The speech paints him as a self-righteous blowhard and something of a showboat, but we begin to see a deeper side of Carlito as he returns to the streets where he was once famous. Facing 30 years in prison, where he expected to die, he got a chance to do some thinking, and now he decides he wants to go straight. A friend has offered him a share in a car rental business in the Bahamas.

To finance his investment, Carlito takes a job at a flashy nightclub, where he's thrown into contact with all the people he should avoid the most. And he meets a young punk who always introduces himself as "Benny Blanco from the Bronx" (John Leguizamo), the kind of hothead Carlito once was. Benny brings out the worst in him.

The movie is narrated by Carlito himself, who explains his hopes, his strategies, and especially his mistakes. One of those is surely to have chosen Kleinfeld as his lawyer.

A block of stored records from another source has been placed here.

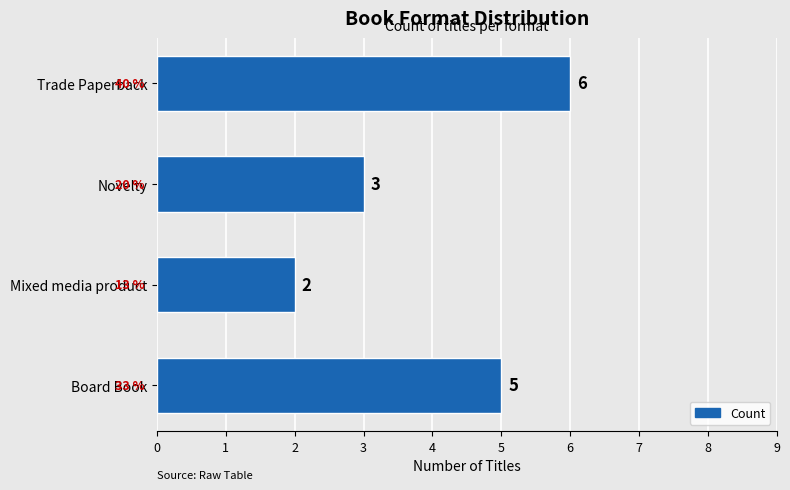

What is the sum of all values?

16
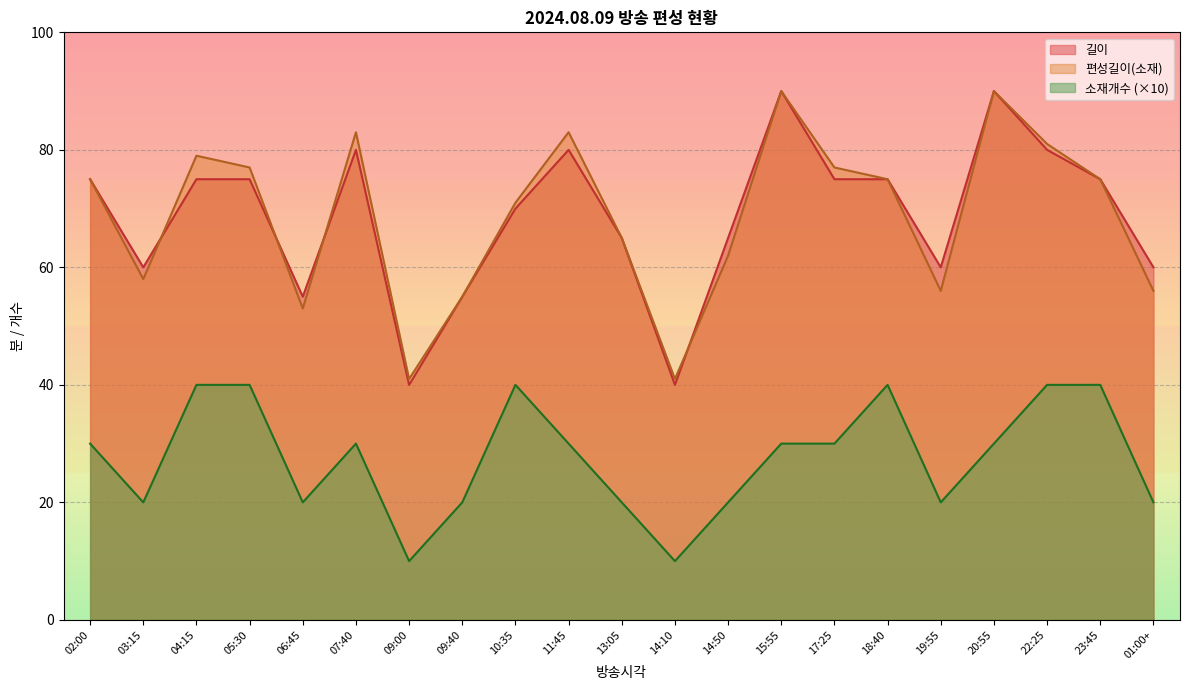

True or false: 소재개수 and 길이 cross at least once.

False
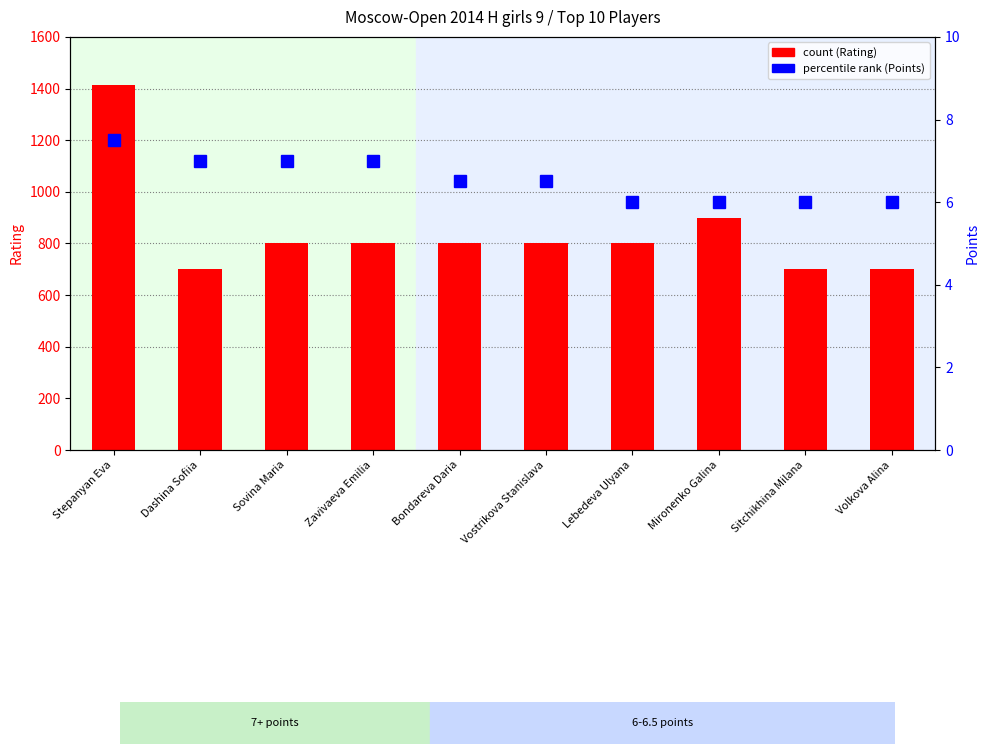

At which label is percentile rank (Points) closest to 6?

Lebedeva Ulyana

The acting here, by Sean Penn, is a virtuoso tour de force - one of those performances that takes on a life of its own. Penn is hardly recognizable beneath a head of balding, curly hair. He gives the lawyer a spoiled narcissism, a sneakiness and smarminess, and we watch him steadily losing control to cocaine and greed.

Carlito, on the other hand, tries to be a stand-up citizen.

He looks up an old girl friend named Gail (Penelope Ann Miller), who says she dances on Broadway but neglects to explain it's in a strip club. They love each other, after their fashion, but we never sense much depth in their relationship; each one is caught up in the details of personal survival.

Brian De Palma in his best films is a muscular director who relishes over-the-top behavior, and here he paints a gallery of colorful gangsters and lowlifes. The hoods in the movie look borrowed from a production of "Guys and Dolls," the nightclubs look recycled from "Saturday Night Fever," and Al Pacino himself seems to be inspired by his Oscar-winning role in "Scent Of A Woman" (there are times when his Puerto Rican accent migrates uncannily toward the voice of the crusty military man he played in that film).